Crouching under the mountains in the grip of the storm Medicine Bend
slept battened in blankets and beds. All night at the Wickiup, O'Neill
and Giddings, gray with anxiety, were trying to keep track of Glover's
Special. It was the only train out that night on the mountain
division. For the first hour or two they kept tab on her with little
trouble, but soon reports began to falter or fail, and the despatchers
were reduced at last to mere rumors. They dropped boards ahead of
Special 1018, only to find to their consternation that she was passing
them unheeded.
Once, at least, they knew that she herself had slipped by a night
station unseen. Oftener, with blanched faces they would hear of her
dashing like an apparition past a frightened operator, huddled over his
lonely stove, a spectral flame shot across the fury of the sky--as if
the dread night breathing on the scrap-pile and the grave had called
from other nights and other storms a wraith of riven engines and
slaughtered men to one last phantom race with death and the wind.

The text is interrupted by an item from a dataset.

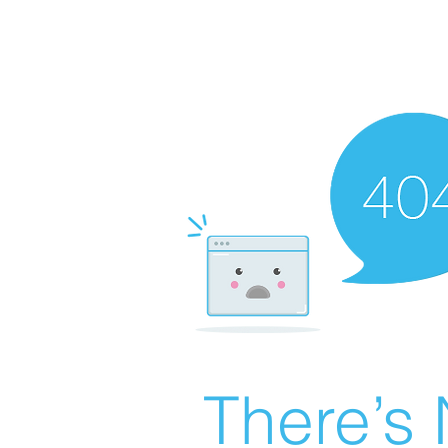
There’s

Within two hours of division headquarters a train ran lost--lost as
completely as if she were crossing the Sweetgrass plains on pony trails
instead of steel rails. Not once but a dozen times McGraw and Glover,
pawning their lives, left the cab with their lanterns in a vain
endeavor to locate a station, a siding, a rock. Numbed and bitten at
last with useless exposure they cast effort to the wind, gave the
engine like a lost horse her head, and ran through everything for
headquarters and life. Consultation was abandoned, worry put away, one
good chance set against every other chance and taken in silence.